[Given passage Boundary: Start]

New casinos bet on Vegas recovery


Los Angeles Times

LAS VEGAS

Where Harmon Avenue slices through this town’s incandescent Strip, two neighboring casino complexes mark the waning days of the Las Vegas boom — and the hope for a rebound.

The dual-towered Cosmopolitan, which opened Wednesday, is owned by German bankers who foreclosed on its original developer. The property flaunts book-adorned suites and a sly sense of humor.

The nearly 3,000-room resort will probably be the Strip’s last new offering for years. Will it revive recession-weary Las Vegas Boulevard? Next door stands evidence that hints otherwise.

CityCenter, MGM Resorts International’s 67-acre “starchitect” showcase, which opened a year ago, also caters to a cocktail party crowd. But executives initially struggled to fill its centerpiece hotel, Aria, and cope with hundreds of unsold condo units. Its Harmon hotel sits unfinished, tarred by litigation and speculation about its possible implosion.

[Given passage Boundary: End]

■ **Parts of the exercise**:
**a.** Reproduce the Las Vegas casino article from "The dual-towered Cosmopolitan, which" to "that hints otherwise." word for word.
**b.** According to the Las Vegas casino article, who owns the Cosmopolitan?

[Material provided Boundary: Start]

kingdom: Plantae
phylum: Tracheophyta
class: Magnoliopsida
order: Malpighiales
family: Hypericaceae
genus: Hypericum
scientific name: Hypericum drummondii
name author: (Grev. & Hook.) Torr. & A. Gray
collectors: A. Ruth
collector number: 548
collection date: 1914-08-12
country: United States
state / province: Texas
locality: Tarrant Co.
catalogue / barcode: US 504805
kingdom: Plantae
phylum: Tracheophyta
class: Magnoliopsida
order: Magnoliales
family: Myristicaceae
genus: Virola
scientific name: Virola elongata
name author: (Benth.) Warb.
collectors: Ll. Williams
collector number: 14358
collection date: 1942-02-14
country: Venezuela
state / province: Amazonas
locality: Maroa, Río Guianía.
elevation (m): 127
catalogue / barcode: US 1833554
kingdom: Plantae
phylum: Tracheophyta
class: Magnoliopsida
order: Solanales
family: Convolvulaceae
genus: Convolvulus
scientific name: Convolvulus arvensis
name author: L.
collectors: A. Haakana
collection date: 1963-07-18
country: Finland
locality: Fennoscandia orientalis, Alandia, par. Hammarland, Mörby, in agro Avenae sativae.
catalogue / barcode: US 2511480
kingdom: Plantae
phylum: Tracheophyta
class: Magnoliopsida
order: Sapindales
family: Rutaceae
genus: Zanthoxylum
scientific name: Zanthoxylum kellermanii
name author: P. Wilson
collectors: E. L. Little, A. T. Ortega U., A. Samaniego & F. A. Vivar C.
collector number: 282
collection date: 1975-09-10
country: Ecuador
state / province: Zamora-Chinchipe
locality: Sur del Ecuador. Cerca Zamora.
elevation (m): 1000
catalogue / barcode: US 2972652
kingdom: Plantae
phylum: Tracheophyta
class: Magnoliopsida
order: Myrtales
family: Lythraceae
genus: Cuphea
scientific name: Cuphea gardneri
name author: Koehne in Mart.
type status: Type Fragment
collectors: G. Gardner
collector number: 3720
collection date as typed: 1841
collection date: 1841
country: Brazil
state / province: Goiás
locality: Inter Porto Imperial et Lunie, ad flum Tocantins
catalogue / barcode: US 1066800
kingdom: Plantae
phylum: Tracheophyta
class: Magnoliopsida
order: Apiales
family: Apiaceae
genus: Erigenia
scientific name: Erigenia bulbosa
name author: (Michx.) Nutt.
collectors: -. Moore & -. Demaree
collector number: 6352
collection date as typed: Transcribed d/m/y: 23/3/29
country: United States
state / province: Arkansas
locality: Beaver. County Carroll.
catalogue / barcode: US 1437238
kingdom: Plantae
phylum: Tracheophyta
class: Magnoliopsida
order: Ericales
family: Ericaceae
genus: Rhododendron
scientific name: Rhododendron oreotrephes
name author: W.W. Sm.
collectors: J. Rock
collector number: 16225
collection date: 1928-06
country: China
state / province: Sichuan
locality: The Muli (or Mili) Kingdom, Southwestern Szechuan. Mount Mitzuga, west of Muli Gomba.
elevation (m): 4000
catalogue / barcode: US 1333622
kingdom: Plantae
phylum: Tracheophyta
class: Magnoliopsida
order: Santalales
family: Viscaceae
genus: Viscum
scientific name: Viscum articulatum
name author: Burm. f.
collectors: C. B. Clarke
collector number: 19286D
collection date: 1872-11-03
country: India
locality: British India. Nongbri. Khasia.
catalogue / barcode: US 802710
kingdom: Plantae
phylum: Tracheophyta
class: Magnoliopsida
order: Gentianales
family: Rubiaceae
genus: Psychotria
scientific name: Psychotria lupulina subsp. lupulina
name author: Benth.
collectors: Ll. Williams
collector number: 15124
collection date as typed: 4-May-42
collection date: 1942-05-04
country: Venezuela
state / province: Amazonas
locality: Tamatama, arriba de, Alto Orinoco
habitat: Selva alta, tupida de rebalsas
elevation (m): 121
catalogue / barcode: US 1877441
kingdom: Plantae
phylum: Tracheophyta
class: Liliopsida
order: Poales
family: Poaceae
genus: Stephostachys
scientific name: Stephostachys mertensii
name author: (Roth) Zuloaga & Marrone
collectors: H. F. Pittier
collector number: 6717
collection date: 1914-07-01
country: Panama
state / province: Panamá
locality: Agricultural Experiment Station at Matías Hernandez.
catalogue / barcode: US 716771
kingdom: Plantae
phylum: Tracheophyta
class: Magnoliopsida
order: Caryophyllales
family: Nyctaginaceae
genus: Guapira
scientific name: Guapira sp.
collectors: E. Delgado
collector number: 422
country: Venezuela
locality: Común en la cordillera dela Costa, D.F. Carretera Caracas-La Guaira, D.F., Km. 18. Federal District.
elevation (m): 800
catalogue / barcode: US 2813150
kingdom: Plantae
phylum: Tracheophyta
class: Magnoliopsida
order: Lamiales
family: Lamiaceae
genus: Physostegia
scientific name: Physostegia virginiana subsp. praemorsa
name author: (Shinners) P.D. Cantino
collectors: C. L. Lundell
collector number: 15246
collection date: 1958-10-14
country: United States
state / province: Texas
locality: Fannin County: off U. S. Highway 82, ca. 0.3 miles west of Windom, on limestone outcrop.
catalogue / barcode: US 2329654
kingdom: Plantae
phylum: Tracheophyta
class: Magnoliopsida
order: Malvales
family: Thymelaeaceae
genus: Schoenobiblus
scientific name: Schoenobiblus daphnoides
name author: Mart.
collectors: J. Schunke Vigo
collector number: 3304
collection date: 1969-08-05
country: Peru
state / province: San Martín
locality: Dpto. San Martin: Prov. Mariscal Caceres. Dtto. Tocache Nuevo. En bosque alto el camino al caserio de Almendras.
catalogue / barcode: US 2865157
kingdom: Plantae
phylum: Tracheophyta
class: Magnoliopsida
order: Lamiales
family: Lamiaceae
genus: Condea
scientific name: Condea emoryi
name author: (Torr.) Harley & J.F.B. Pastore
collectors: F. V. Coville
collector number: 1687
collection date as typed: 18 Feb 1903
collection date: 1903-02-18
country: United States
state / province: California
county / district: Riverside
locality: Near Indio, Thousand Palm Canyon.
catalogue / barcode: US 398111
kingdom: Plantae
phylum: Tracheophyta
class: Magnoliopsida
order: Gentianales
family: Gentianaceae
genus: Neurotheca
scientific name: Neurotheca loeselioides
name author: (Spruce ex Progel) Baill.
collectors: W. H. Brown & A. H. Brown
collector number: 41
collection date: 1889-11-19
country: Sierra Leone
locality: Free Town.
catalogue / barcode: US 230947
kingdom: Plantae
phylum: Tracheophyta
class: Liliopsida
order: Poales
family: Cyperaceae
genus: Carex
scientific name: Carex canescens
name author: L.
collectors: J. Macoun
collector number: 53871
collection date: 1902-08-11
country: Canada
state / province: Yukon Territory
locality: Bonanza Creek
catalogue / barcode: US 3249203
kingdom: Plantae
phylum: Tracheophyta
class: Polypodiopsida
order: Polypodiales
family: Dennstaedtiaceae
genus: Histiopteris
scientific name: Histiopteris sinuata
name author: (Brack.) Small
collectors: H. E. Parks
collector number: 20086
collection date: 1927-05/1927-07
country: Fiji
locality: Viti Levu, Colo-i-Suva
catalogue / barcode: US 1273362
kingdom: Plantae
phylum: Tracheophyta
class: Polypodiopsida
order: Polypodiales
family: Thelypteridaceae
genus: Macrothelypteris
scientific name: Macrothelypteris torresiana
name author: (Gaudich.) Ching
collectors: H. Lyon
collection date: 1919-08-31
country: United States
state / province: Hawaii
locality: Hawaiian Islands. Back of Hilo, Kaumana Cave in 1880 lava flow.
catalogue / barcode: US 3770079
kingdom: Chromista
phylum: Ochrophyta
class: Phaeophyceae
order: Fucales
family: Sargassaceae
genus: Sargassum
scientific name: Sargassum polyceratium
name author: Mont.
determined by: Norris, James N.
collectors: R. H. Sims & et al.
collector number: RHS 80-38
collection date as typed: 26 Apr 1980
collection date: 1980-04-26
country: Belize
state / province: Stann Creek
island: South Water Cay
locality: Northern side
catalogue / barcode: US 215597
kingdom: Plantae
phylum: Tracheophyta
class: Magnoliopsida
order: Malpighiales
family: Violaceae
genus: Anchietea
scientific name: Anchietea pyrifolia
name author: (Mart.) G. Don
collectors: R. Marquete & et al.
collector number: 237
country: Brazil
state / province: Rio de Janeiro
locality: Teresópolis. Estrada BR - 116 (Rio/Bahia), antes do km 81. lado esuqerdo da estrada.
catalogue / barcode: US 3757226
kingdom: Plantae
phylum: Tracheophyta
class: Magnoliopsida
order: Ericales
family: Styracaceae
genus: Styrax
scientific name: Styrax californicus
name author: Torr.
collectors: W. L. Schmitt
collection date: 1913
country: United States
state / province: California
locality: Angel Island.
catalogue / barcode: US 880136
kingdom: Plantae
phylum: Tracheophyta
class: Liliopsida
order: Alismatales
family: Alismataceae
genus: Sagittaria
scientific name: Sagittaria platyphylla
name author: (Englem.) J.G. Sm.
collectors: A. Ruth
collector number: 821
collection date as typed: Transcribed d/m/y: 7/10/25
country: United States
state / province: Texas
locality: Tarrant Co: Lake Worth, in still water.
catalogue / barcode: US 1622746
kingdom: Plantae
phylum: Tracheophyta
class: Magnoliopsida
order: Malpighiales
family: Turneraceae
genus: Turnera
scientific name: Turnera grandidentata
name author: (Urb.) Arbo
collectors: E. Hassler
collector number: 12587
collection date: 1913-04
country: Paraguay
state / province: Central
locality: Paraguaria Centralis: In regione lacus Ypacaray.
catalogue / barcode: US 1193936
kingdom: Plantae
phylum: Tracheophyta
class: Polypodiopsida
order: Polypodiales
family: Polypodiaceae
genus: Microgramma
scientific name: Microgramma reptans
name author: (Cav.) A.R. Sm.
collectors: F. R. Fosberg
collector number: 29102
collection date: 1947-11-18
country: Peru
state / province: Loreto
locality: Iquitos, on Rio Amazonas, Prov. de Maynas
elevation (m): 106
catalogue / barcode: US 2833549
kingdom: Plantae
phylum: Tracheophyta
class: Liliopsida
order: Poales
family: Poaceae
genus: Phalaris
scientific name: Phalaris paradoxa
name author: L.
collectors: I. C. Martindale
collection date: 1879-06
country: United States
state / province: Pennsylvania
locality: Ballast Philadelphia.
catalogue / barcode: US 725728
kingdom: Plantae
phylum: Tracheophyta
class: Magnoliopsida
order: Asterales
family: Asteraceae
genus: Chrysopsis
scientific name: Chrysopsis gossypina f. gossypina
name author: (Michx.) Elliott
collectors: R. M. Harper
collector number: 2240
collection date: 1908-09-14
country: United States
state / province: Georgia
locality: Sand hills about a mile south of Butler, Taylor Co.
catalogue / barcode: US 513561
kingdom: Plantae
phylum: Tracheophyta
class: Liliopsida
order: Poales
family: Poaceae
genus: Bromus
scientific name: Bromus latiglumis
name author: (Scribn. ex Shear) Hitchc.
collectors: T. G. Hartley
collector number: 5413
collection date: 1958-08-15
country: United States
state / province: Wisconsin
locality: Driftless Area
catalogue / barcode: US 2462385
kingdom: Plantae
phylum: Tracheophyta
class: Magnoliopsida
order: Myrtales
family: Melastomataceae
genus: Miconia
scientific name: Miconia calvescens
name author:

[Material provided Boundary: End]

■ **Answers given**:
**a.**
The dual-towered Cosmopolitan, which opened Wednesday, is owned by German bankers who foreclosed on its original developer. The property flaunts book-adorned suites and a sly sense of humor.

The nearly 3,000-room resort will probably be the Strip’s last new offering for years. Will it revive recession-weary Las Vegas Boulevard? Next door stands evidence that hints otherwise.

**b.** German bankers who foreclosed on its original developer.